* [REQUIREMENT]
Reproduce the entries from their first line up to and including the line with "electrical socket, 1666". Leave out everything after it.

* [EXTRACTED RECORDS]
▶
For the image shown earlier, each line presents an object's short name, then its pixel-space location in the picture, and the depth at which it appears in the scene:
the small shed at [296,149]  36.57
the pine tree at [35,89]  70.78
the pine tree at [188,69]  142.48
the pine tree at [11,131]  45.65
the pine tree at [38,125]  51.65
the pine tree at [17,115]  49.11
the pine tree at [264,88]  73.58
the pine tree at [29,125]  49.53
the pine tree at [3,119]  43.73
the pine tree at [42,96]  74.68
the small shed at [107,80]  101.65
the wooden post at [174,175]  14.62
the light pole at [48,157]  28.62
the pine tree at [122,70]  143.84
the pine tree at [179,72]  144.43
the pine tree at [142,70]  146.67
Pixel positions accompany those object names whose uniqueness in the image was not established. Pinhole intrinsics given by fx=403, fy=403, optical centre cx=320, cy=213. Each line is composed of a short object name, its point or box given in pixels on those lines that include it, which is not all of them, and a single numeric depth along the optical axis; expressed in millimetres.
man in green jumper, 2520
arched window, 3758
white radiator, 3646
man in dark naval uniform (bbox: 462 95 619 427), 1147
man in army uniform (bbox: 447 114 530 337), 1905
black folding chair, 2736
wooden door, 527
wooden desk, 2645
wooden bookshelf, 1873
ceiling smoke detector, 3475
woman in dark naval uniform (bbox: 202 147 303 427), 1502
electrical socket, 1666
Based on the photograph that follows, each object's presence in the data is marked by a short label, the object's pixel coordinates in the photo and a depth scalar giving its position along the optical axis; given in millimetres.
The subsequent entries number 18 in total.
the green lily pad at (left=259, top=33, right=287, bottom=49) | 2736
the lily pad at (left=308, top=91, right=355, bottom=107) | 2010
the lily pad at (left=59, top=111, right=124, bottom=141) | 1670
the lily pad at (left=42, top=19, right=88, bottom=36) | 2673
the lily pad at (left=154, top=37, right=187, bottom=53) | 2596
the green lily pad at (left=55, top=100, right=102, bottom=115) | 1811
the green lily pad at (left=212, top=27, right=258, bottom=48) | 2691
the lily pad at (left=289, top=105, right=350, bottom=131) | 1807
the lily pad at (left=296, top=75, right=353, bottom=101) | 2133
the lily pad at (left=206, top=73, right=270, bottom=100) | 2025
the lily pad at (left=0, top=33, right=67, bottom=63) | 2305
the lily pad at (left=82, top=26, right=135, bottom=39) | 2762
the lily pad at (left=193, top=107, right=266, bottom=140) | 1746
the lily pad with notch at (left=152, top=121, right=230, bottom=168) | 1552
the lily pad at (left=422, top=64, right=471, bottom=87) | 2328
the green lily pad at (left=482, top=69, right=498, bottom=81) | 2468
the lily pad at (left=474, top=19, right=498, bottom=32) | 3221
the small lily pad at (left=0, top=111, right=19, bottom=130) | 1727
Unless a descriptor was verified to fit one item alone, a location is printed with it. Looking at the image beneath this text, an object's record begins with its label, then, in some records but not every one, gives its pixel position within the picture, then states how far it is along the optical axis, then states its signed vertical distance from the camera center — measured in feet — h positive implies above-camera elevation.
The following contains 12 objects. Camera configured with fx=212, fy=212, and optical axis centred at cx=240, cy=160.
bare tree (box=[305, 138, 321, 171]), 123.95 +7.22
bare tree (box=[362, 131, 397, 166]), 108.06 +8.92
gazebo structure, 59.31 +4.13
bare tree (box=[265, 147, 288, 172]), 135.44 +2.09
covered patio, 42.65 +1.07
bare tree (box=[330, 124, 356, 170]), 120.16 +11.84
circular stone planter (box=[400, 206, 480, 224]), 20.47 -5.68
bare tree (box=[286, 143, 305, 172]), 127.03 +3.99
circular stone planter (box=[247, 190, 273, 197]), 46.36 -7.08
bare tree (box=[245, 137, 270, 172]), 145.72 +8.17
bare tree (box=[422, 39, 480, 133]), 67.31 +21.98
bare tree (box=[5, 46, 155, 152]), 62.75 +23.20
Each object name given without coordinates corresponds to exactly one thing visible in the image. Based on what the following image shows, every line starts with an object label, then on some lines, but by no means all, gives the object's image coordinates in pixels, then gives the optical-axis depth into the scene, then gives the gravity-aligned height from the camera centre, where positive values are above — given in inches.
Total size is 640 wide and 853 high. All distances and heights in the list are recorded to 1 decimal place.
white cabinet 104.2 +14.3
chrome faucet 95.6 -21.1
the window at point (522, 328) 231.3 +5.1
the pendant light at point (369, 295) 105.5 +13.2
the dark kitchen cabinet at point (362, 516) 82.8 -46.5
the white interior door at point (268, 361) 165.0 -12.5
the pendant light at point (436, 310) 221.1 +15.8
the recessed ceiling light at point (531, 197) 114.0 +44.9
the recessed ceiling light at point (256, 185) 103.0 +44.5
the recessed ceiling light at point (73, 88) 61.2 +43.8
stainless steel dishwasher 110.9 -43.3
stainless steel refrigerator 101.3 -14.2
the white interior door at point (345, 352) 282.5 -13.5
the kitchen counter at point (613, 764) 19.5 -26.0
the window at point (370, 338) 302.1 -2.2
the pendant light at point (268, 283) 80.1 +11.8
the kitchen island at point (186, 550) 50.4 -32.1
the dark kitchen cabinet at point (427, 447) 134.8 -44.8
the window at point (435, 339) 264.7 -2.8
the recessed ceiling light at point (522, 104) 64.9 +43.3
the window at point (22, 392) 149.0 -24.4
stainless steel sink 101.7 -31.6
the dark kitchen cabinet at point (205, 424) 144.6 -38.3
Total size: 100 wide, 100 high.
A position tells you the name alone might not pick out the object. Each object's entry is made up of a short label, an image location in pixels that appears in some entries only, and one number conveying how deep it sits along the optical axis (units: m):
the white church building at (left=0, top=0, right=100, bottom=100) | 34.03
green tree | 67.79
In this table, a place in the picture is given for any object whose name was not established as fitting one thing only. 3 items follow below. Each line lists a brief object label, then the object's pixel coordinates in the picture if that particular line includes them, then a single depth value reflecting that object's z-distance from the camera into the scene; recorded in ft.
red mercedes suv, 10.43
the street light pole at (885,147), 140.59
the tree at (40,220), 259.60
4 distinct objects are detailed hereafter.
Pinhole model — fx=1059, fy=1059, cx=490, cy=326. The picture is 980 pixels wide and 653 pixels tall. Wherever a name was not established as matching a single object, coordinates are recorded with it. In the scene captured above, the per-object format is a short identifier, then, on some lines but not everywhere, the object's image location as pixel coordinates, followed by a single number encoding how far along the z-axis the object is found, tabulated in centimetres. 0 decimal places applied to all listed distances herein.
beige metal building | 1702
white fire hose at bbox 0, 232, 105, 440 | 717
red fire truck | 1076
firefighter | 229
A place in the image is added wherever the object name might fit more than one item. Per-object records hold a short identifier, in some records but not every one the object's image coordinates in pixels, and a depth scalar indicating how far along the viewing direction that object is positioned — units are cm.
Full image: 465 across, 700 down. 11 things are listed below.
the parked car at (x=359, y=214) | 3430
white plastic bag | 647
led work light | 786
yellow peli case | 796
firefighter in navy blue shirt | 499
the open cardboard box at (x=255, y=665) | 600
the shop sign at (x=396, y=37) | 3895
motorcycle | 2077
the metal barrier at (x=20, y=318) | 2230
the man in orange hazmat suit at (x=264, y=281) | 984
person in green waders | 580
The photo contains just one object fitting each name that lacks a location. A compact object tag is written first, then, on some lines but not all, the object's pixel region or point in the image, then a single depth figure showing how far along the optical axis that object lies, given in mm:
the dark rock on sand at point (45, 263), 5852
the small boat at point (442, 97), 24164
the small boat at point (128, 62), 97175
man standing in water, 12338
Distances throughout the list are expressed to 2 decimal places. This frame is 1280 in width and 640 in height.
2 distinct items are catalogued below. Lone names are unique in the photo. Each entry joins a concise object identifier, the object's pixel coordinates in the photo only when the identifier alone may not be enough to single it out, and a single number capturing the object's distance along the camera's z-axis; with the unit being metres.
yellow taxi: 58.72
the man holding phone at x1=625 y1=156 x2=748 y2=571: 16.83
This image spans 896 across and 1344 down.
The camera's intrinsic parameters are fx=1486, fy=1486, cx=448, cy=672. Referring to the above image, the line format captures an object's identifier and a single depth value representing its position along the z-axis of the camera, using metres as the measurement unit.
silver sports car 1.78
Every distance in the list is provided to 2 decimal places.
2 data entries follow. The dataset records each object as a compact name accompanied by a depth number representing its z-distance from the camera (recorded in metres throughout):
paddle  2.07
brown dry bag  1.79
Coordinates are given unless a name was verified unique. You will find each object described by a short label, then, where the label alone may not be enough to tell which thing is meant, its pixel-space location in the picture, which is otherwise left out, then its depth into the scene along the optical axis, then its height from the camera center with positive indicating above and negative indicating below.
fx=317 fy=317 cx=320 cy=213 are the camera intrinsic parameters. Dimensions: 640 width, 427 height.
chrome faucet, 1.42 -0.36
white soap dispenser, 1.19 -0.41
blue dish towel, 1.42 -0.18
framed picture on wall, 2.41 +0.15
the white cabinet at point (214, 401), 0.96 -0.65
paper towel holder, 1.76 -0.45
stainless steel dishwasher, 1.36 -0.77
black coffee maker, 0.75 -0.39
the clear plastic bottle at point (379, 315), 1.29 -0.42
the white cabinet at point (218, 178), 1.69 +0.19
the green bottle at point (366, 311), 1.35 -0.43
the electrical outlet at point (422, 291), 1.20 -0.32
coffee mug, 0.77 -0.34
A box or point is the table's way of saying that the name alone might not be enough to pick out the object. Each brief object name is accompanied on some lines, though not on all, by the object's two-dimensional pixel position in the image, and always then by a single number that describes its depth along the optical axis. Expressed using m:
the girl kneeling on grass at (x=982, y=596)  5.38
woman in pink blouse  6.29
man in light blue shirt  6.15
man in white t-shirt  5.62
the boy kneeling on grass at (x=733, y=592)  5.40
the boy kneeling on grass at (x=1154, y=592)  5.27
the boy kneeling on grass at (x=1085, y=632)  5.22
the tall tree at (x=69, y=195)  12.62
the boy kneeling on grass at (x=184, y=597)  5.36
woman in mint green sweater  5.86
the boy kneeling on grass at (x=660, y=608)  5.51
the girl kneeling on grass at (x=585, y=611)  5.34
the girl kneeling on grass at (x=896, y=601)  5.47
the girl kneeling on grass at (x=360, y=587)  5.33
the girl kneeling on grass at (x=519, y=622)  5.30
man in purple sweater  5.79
◀
* [ANSWER SPACE]
For the image shown earlier, each line presents an object's short name, then its pixel-space location in the picture, and the depth at which it appears in the scene:
the small shed at [296,149]  36.57
the pine tree at [35,89]  70.78
the pine tree at [188,69]  142.48
the pine tree at [11,131]  45.65
the pine tree at [38,125]  51.65
the pine tree at [17,115]  49.11
the pine tree at [264,88]  73.58
the pine tree at [29,125]  49.53
the pine tree at [3,119]  43.73
the pine tree at [42,96]  74.68
the small shed at [107,80]  101.65
the wooden post at [174,175]  14.62
the light pole at [48,157]  28.62
the pine tree at [122,70]  143.84
the pine tree at [179,72]  144.43
the pine tree at [142,70]  146.67
Pixel positions accompany those object names whose uniqueness in the image was not established. Pinhole intrinsics given by fx=403, fy=403, optical centre cx=320, cy=213. Each line is composed of a short object name, its point or box given in pixels on those lines that include it, which is not all of them, and a single numeric depth along the optical axis; expressed in millimetres.
man in green jumper, 2520
arched window, 3758
white radiator, 3646
man in dark naval uniform (bbox: 462 95 619 427), 1147
man in army uniform (bbox: 447 114 530 337), 1905
black folding chair, 2736
wooden door, 527
wooden desk, 2645
wooden bookshelf, 1873
ceiling smoke detector, 3475
woman in dark naval uniform (bbox: 202 147 303 427), 1502
electrical socket, 1666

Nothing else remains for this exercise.